I’m happy for Steve Cohen, he is an extremely considerate and decent honorable man. What a honorable human being to be able to show such respect for the family, grave and remains of a supposedly founder of the KKK. That is an extreme high road. A very exceptional thing fort any Jewish person or African American to be able to feel.

— D. Walker
1:53 am August 8th, 2008

“Incumbant?” Is there anyone left at the Post who can spell?

— Michael Bensson
8:31 am August 8th, 2008

Eddie - In your previous post about this race, you said the following:

> Tinker has appealed directly to the African American community
> to support her candidacy. Nothing wrong with that.

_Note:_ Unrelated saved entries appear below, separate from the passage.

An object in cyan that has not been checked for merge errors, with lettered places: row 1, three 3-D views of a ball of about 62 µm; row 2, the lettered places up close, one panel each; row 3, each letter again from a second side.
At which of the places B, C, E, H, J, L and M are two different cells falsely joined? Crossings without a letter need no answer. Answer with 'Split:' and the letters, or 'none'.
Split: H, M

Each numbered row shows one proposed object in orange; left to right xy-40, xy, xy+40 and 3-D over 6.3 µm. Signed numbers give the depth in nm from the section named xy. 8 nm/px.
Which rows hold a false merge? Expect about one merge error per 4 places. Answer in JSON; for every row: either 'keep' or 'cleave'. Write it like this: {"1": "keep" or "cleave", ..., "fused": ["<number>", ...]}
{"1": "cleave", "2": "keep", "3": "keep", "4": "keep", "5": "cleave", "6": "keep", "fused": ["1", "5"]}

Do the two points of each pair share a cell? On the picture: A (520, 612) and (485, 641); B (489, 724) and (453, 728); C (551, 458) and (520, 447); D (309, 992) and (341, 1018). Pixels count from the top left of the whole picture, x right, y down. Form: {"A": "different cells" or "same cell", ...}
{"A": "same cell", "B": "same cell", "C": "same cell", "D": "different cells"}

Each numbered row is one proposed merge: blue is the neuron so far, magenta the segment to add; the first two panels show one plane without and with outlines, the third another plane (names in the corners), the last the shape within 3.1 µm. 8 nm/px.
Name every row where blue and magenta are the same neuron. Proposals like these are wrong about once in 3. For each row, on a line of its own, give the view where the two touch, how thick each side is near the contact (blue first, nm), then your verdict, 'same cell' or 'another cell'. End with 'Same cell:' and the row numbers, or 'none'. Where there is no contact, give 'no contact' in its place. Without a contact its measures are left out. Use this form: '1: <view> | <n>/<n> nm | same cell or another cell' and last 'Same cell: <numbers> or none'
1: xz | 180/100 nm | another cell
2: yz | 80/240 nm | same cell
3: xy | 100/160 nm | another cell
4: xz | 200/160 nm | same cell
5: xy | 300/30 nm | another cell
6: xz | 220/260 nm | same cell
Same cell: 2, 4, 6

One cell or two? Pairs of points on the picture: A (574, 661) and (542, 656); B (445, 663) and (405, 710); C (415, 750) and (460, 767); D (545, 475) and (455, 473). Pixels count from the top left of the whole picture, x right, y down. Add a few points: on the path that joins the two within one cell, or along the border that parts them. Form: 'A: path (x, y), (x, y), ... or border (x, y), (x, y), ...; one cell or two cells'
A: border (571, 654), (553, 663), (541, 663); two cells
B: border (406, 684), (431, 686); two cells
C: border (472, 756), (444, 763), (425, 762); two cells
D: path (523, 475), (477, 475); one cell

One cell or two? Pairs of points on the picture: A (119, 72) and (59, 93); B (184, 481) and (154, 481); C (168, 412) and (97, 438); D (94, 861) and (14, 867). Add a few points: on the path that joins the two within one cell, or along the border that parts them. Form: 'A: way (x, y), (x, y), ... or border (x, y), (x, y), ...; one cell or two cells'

I asked why you felt there was nothing wrong with than, when clearly a white candidate in this race appealing to the white community would be broadly condemned. You never answered, despite the fact that it touched off a debate that now approaches two dozen posts. I’d still like to hear from you on this.

— Nick Kasoff
8:33 am August 8th, 2008

Good for him.

— Alex Mayer
9:02 am August 8th, 2008

Well, this is strange. Pam Maples told me that Congressional incumbents winning in their districts isn’t news. Whatever.

— A CENTRIST
12:41 pm August 8th, 2008

Nick -
For me it was not her “appeal” to the African-American community that was the problem - it was the pure anti-Semitism in the flyer attributed to her supporter that was.

But anytime someone has to appeal to their “base” on purely racial or ethnic lines, then that tells me they have a very weak argument, and are counting on “those of like mind” to vote for them. (Whew, got all the way through that and did not use the term “racism” — oops!)

— RHarnack
1:01 pm August 8th, 2008

RHarnack - I understand your point, and I agree - a campaign focusing on race is a weak appeal. The problem is, it is also an effective one in many cases.

In any case, my question to Mr. Roth wasn’t about her campaign, but about his comment about it. In his last post, Mr. Roth said there was nothing wrong with a black candidate making a racially based appeal to black voters. What I want to know is, why does he said “nothing wrong with that” when clearly the same would not be said of a white candidate making a racial appeal to the white community.

I’ve asked Mr. Roth this question twice, in his original post, and in this related one. His silence here speaks volumes. Unfortunately, many on the left are incapable of discerning bigotry amongst minorities, no matter how quick they are to judge the motives of a white speaker.

— Nick Kasoff
2:42 pm August 9th, 2008

Sorry, Nick, I didn’t answer your question because I thought it was rhetorical. I did not see it as serious.

To me the answer is obvious and commonsensical, not cynical and hypocritical as you imply:

To put it gently, the interests of minority or disempowered groups have not always been well represented in our political system. This has not proven to be a problem for the white majority, and white candidates who campaign by making racial appeals to white voters by and large have been hateful racists — that is the reality.

I see nothing wrong with Black or Hispanic or Asian or Jewish or Mormon or female candidates making the case that they have special insight into and thus can well represent a heretofore not well represented segment of community.

The polity is not always buying, as evidently was the case in Tennessee’s 9th Congressional District.

And if the case is made in ways that denigrate another group — including by a minority candidate — well, there is something wrong with that!

E Pluribus Unum appears on the Great Seal of the United States, and means “from many, one.”

Let’s not forget the “from many” part, Nick.